BEGIN

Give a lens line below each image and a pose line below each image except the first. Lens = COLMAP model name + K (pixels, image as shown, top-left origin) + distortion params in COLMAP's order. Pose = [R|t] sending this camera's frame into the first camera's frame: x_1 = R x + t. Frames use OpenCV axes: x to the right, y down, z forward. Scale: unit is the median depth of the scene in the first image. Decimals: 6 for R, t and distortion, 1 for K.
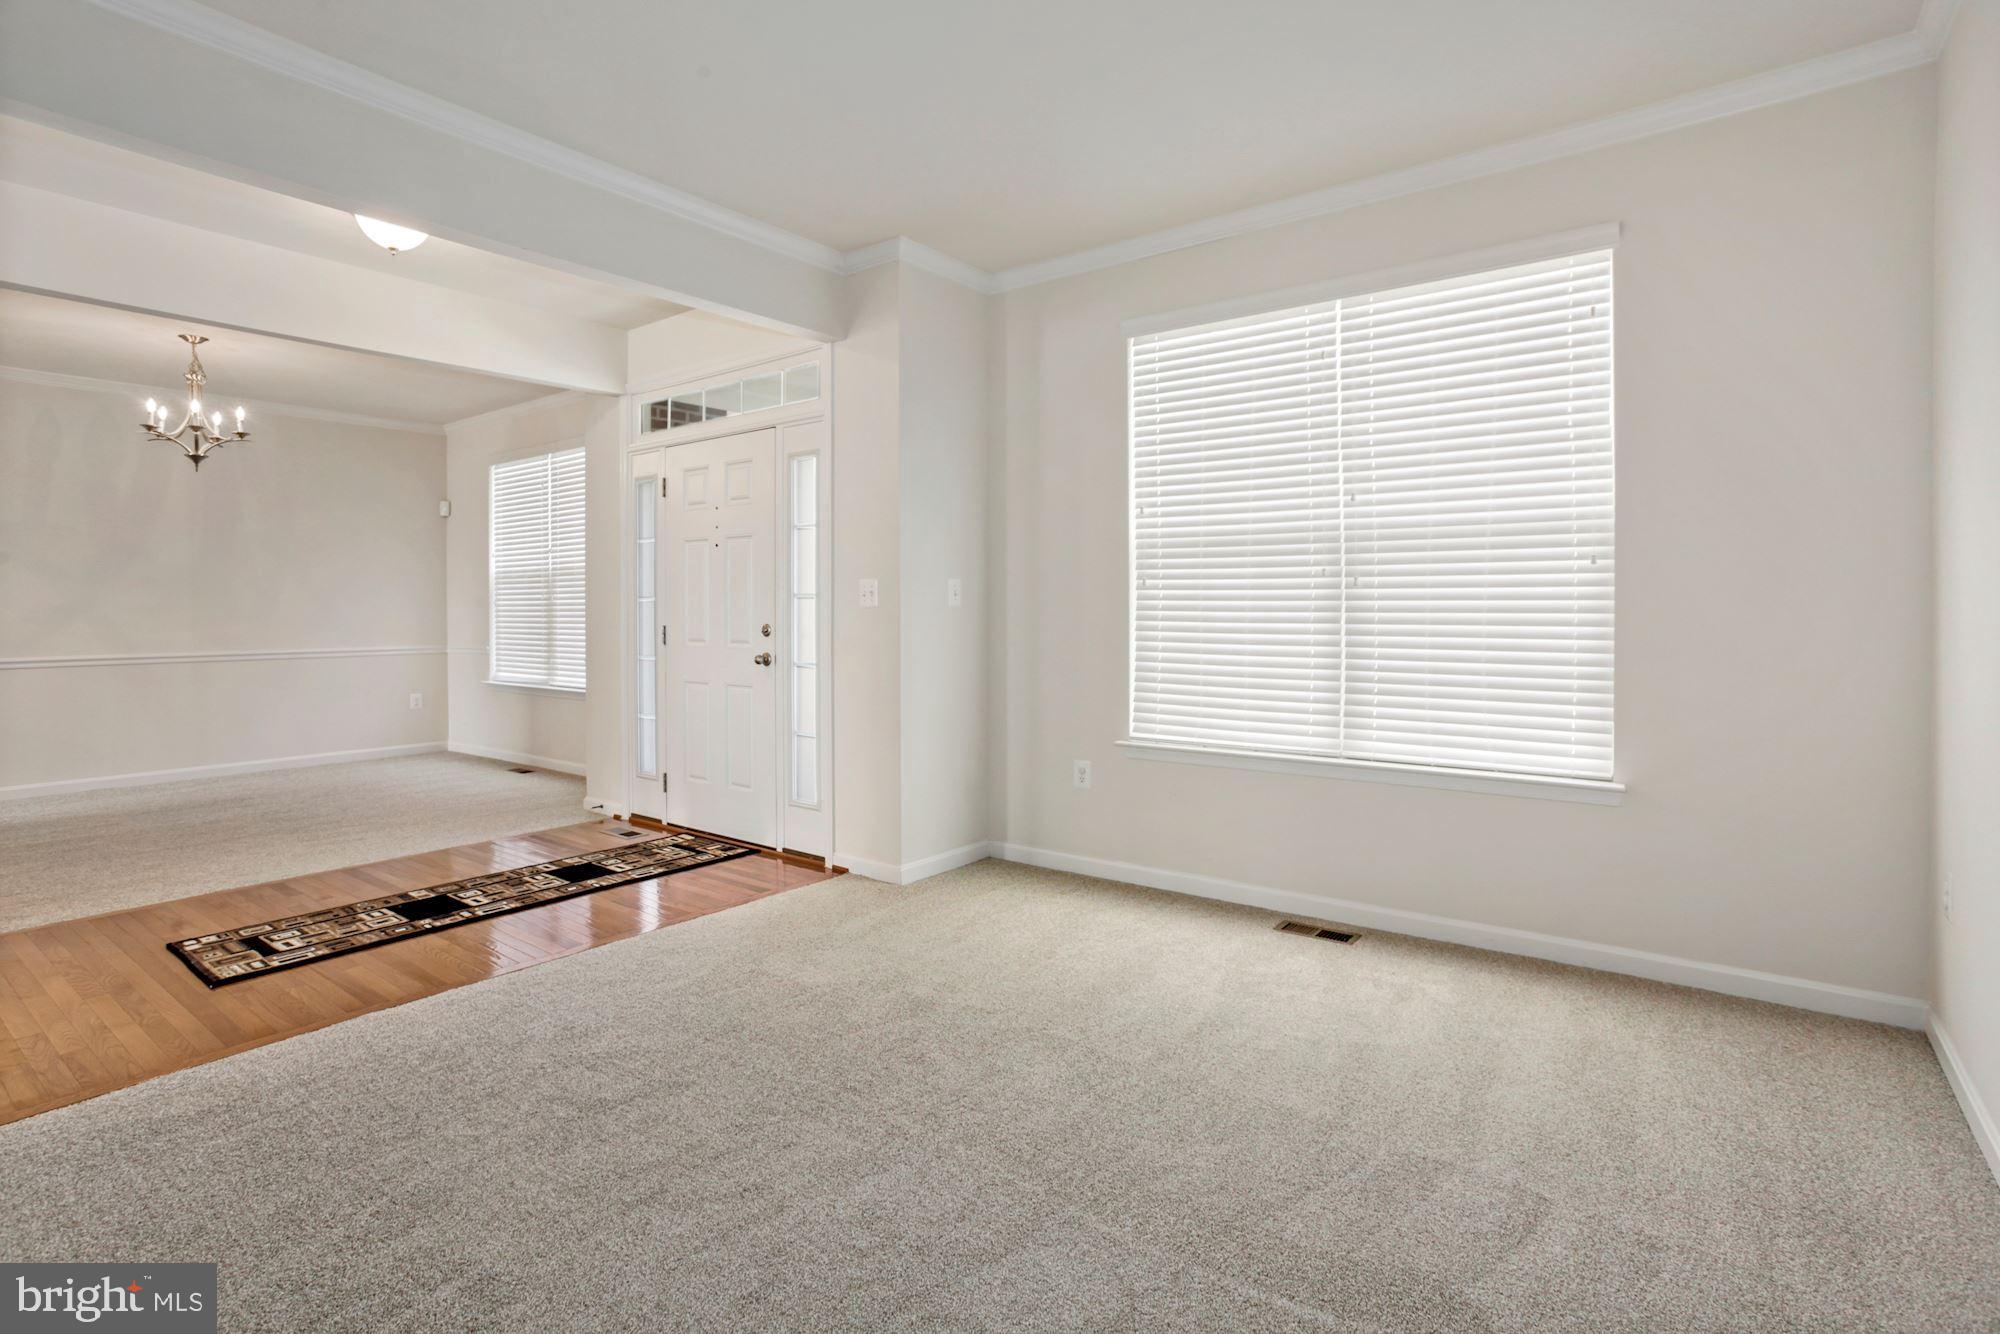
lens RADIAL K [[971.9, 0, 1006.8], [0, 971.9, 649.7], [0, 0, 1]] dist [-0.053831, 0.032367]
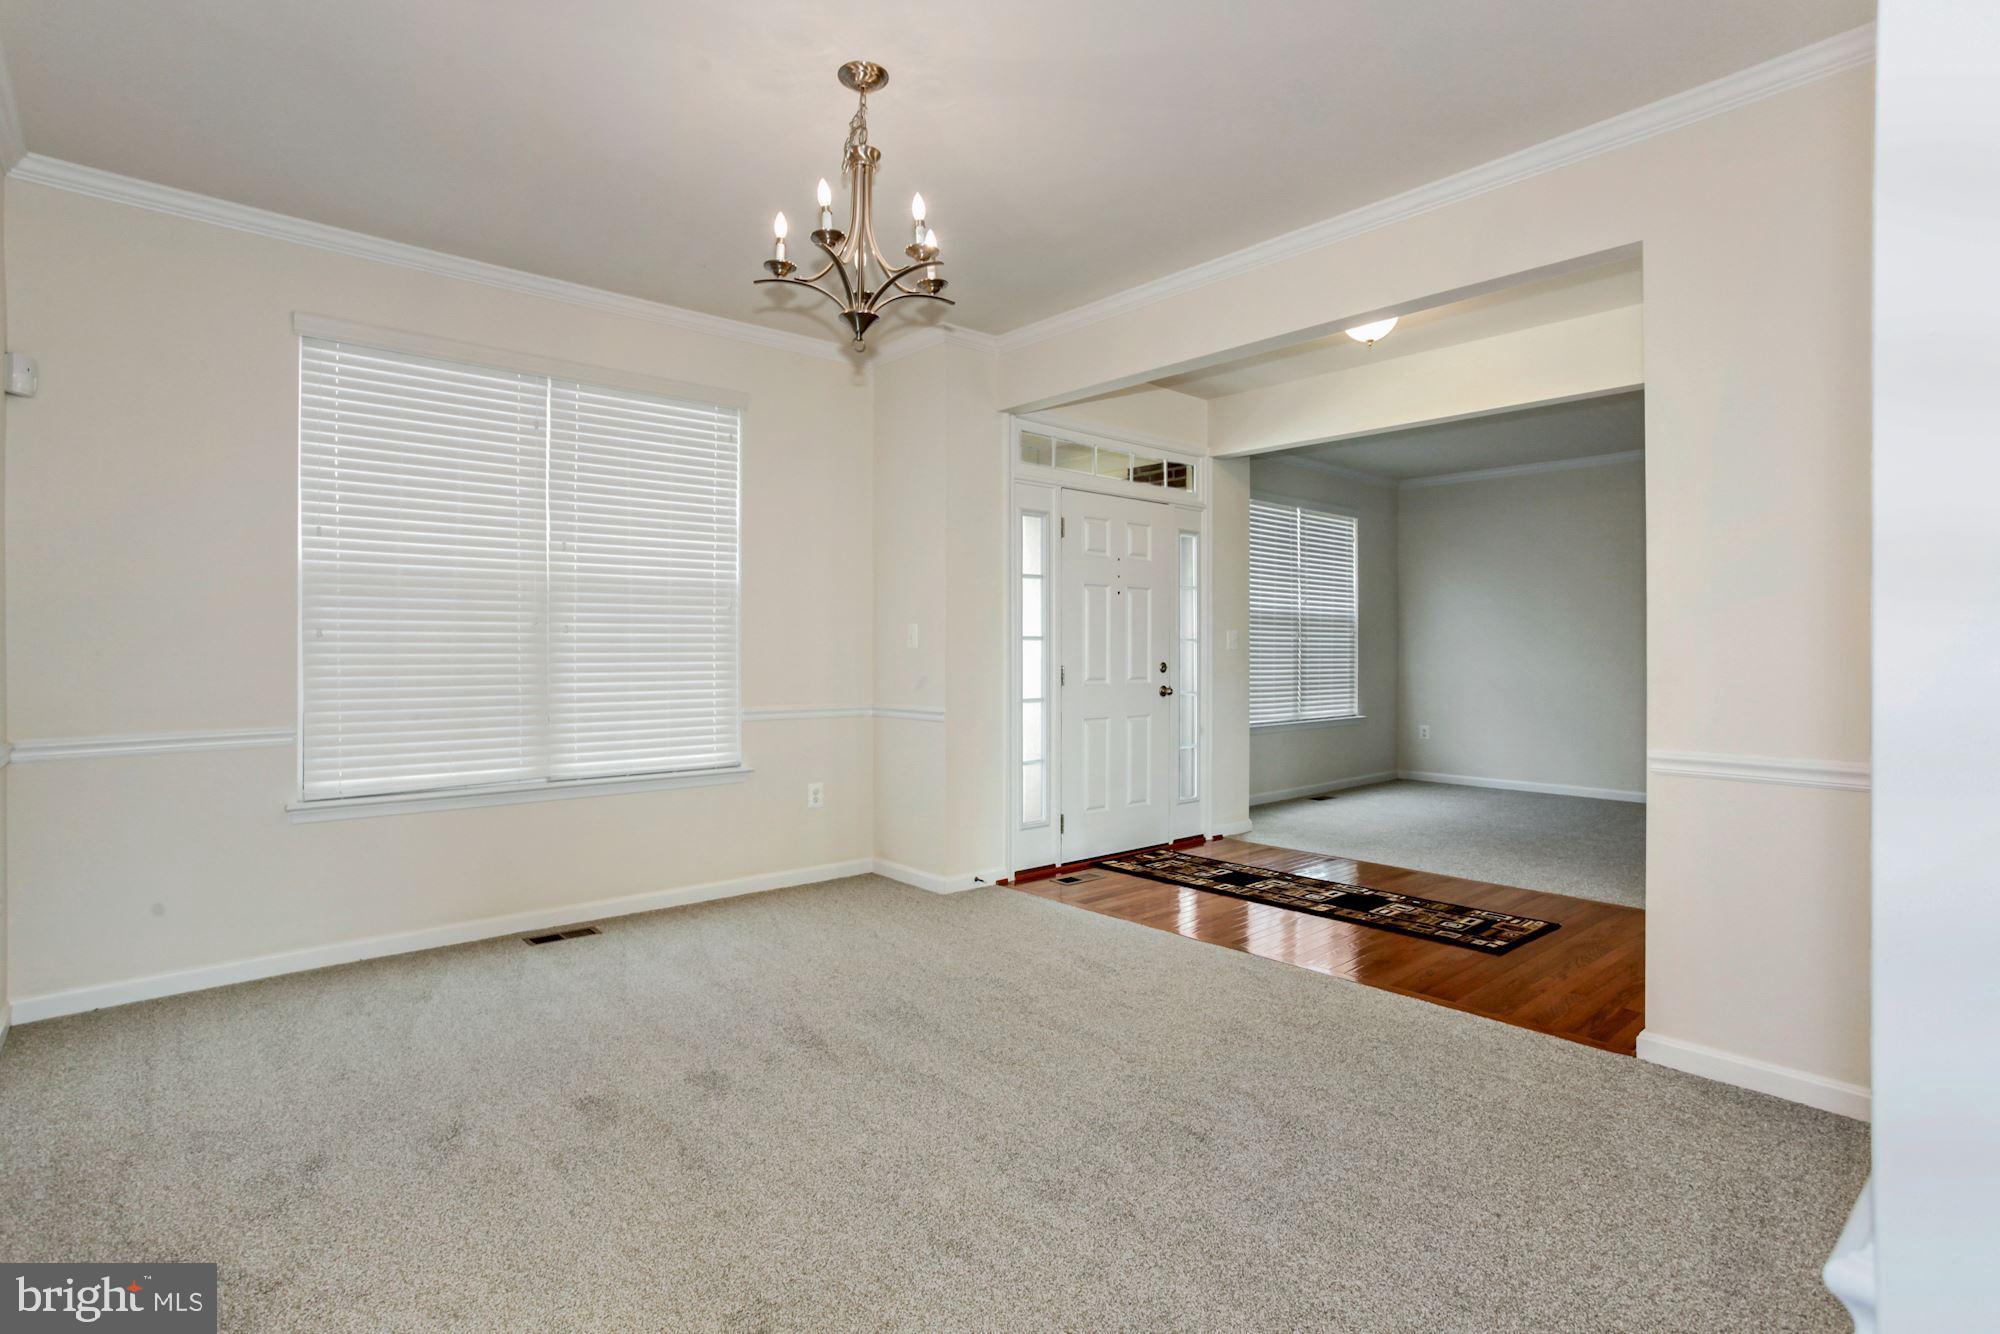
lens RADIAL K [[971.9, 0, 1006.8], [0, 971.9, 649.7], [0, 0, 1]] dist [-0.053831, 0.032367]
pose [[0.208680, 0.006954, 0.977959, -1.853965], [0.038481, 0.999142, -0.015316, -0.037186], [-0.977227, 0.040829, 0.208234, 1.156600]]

END

Task objective ▸ Leaving out the pictures, repeat the data above exactly.

Answer space ▸
Give a lens line below each image and a pose line below each image except the first. Lens = COLMAP model name + K (pixels, image as shown, top-left origin) + distortion params in COLMAP's order. Pose = [R|t] sending this camera's frame into the first camera's frame: x_1 = R x + t. Frames use OpenCV axes: x to the right, y down, z forward. Scale: unit is the median depth of the scene in the first image. Decimals: 6 for R, t and distortion, 1 for K.
lens RADIAL K [[971.9, 0, 1006.8], [0, 971.9, 649.7], [0, 0, 1]] dist [-0.053831, 0.032367]
lens RADIAL K [[971.9, 0, 1006.8], [0, 971.9, 649.7], [0, 0, 1]] dist [-0.053831, 0.032367]
pose [[0.208680, 0.006954, 0.977959, -1.853965], [0.038481, 0.999142, -0.015316, -0.037186], [-0.977227, 0.040829, 0.208234, 1.156600]]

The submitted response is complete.